Parks Canada - Discovery in the St. Lawrence

"Parks Canada’s underwater archaeologists, who regularly carry out surveys related to national historic sites and national parks, discovered the wreck of a plane while conducting work in an area adjacent to the Mingan Archipelago National Park Reserve of Canada. They believe it is a US Army Air Force PBY 5A airplane, sunk off the coast near the village of Longue-Pointe-de-Mingan in 1942.

There were nine persons on board when the aircraft foundered. Four of the crew escaped the flooding plane and were rescued by local fishermen rowing out from shore in open boats in rough seas. The five others perished, trapped in the aircraft by the swift flooding of the fuselage. Side-scan sonar data indicates that the plane appears to be in very good condition, and there is a possibility of finding human remains."

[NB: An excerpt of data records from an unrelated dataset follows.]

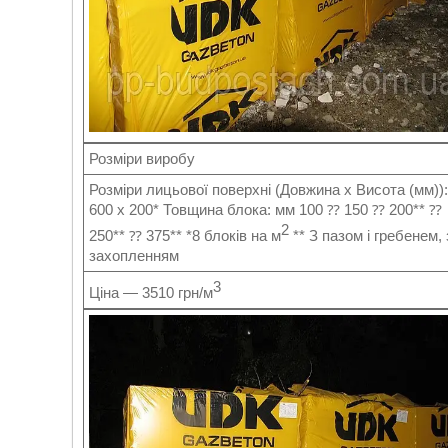
Розміри виробу
Розміри лицьової поверхні (Довжина х Висота (мм)):
600 x 200* Товщина блока: мм 100 ⁇ 150 ⁇ 200** ⁇
2
250** ⁇ 375** *8 блоків на м
** З пазом і гребенем, 
захопленням
3
Ціна — 3510 грн/м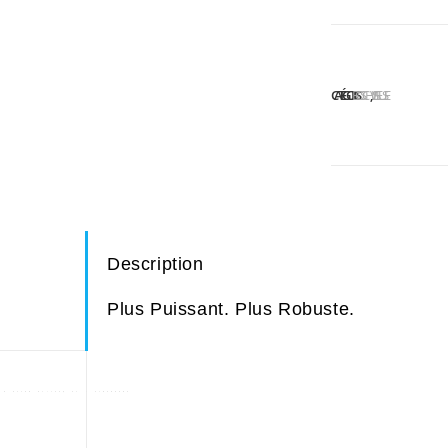
CATÉGORIES :
BOSCH
VISSEUSE
Description
Plus Puissant. Plus Robuste.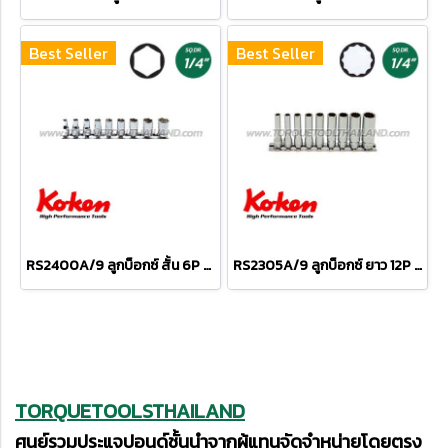
Best Seller
Best Seller
RS2400A/9 ลูกบ็อกซ์ สั้น 6P ชุด 9 ชิ้น (SQ.DR.1/4") Socket Set on Rail
RS2305A/9 ลูกบ็อกซ์ ยาว 12P ชุด 9 ชิ้น (SQ.DR.1/4") Deep Socket Set on Rail
TORQUETOOLSTHAILAND
ศูนย์รวมประแจปอนด์ชั้นนำจากผู้แทนจัดจำหน่ายโดยตรง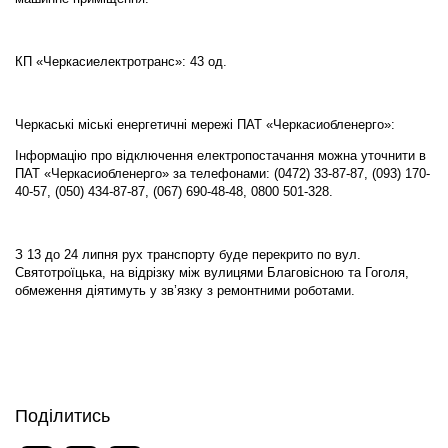
КП «Черкасиелектротранс»: 43 од.
Черкаські міські енергетичні мережі ПАТ «Черкасиобленерго»:
Інформацію про відключення електропостачання можна уточнити в
ПАТ «Черкасиобленерго» за телефонами: (0472) 33-87-87, (093) 170-
40-57, (050) 434-87-87, (067) 690-48-48, 0800 501-328.
З 13 до 24 липня рух транспорту буде перекрито по вул.
Святотроїцька, на відрізку між вулицями Благовісною та Гоголя,
обмеження діятимуть у зв’язку з ремонтними роботами.
Поділитись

U.S. recovers apparent remains of WWII airmen

"Parks Canada discovered the plane in 2009 while conducting a survey near the village of Longue-Pointe-de-Mingan in eastern Quebec. Earlier this month, the Joint Prisoners of War/Missing in Action Accounting Command, a federal agency that works to recover members of the military who are missing in action, dispatched a 50-person team on the USS Grapple to investigate the site in the hopes of recovering the remains of the missing."